Another relatable aspect of the movie was the empty grocery stores and stocking up of canned foods and hand sanitizers. At the beginning of the COVID mess, my mom spent hundreds of dollars on non-perishable foods, as it seemed people were doing in the film as well. The dad yelling at his daughter to not touch anything in the store also hit really close to home for me (LOL). Although it hasn’t gotten to the point of raiding my neighbors houses for groceries, the fear of not having food due to the virus was/is a very real concern for both citizens in the film and citizens today. This leads me to another, more broad, parallel that I picked up on, which is the fear evoked by not knowing and uncertainty. The fear of not knowing whether or not you’ll get food or the fear of not knowing how long this all will last is very real and , honestly, very rational in my opinion. I thought the movie did a good job of not really tending to the uncertainty it evoked, especially at the end when the movie ended very vaguely with the production of the vaccines. It kind of emphasizes that we never know when it will end, or if it ever really will.

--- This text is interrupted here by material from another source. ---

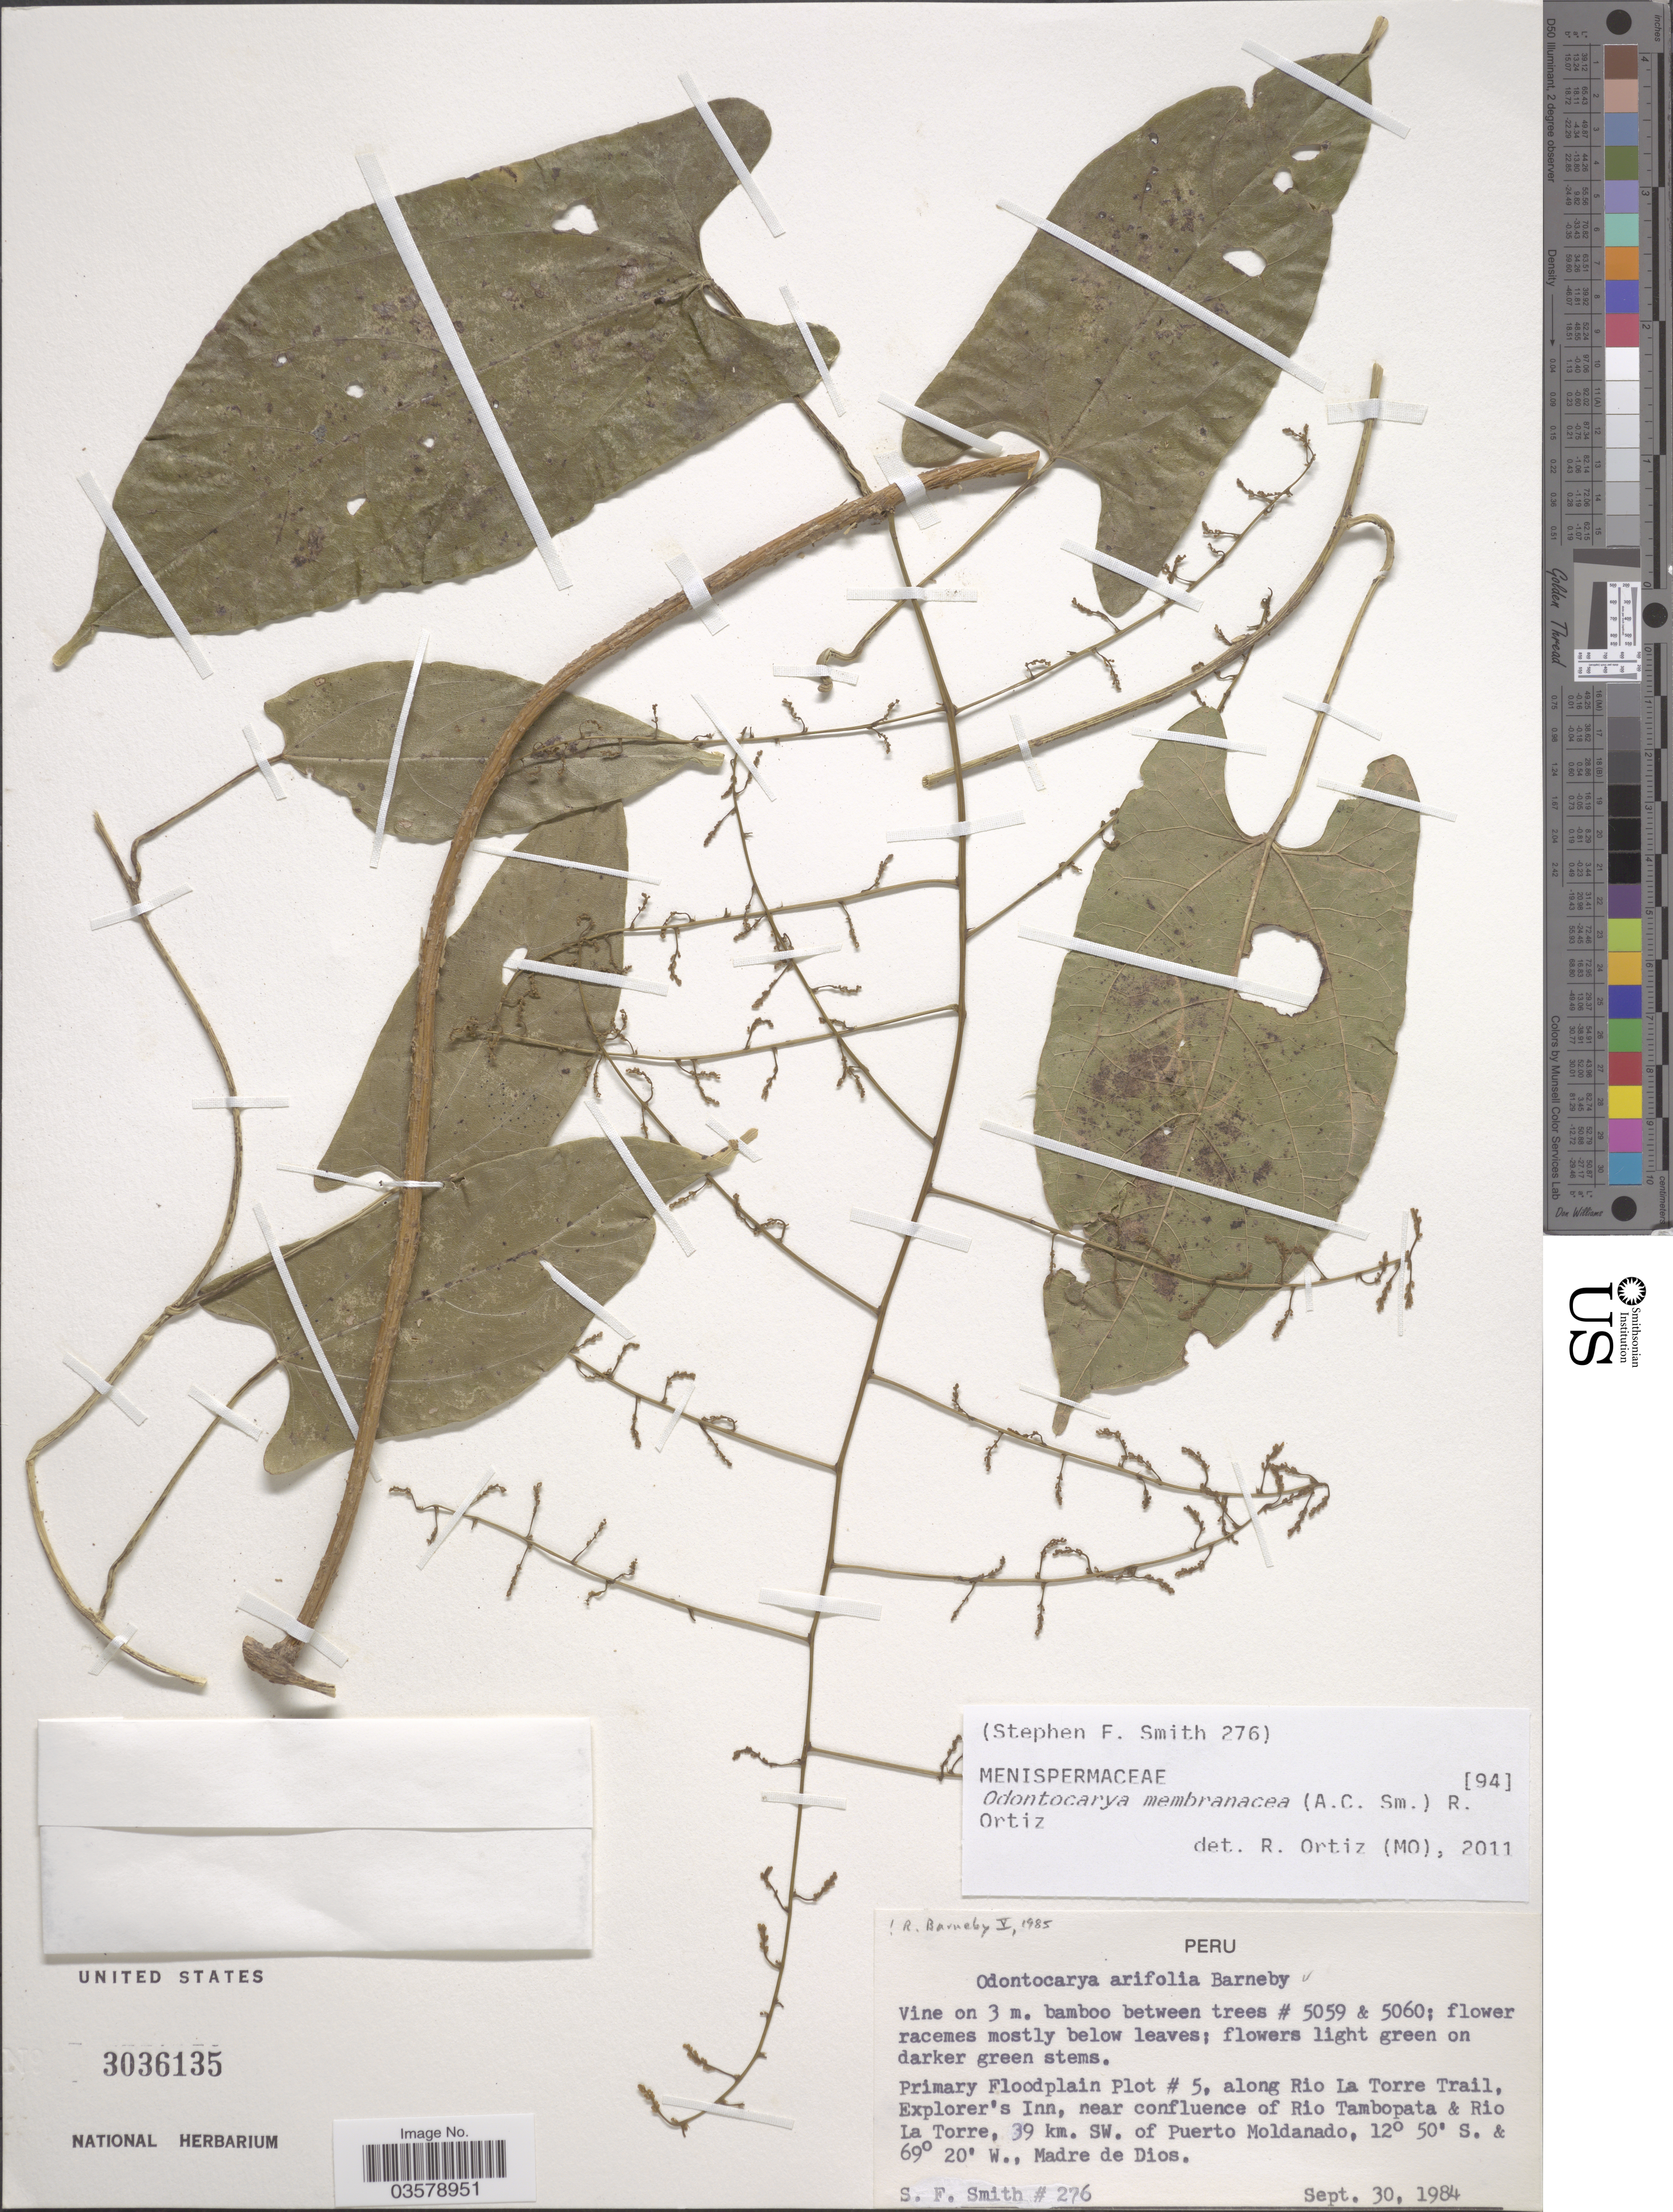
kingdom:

The last big parallel I picked up on was the dishonesty of the government/health organizations with the public about the severity of the situation as a whole. In both the movie and real life, the government and health officials downplayed the severity of the virus. In the movie, they withheld information involving the number of deaths from the public in an attempt to not elicit irrational fear. However, when the janitor overheard the conversation, he was able to figure out just how much the public was actually in the dark. In our situation today with the coronavirus pandemic, I feel as if our government and other country’s governments have been less than honest with us about many aspects of the virus, especially concerning when and where it was first isolated. In the US, our government definitely downplayed the severity of it and its contagiousness, leading to the ultimate failure of our country to successfully fight this pandemic. In the movie, places were being quarantined and guarded by military officials to ensure a lock down, which I think would’ve been a good idea for our country to have explored in the initial stages of the spread of the virus.
Overall, it was kind of ironic in a twisted way to watch a movie about something that is literally going on outside of our own windows currently. It was funny at times to think some of the comments I was thinking about the movie in comparing our actions with theirs, and thinking about how funny it is that I am even able to draw these comparisons. Watching the movie was a humbling experience in many ways, mostly because it helped be realize that our situation could always be worse, especially with a more lethal virus. It was also fun to be able to think about the microbiology of it all and how one tiny organism can cause such non-tiny chaos and damage and quite literally change the world as we know it.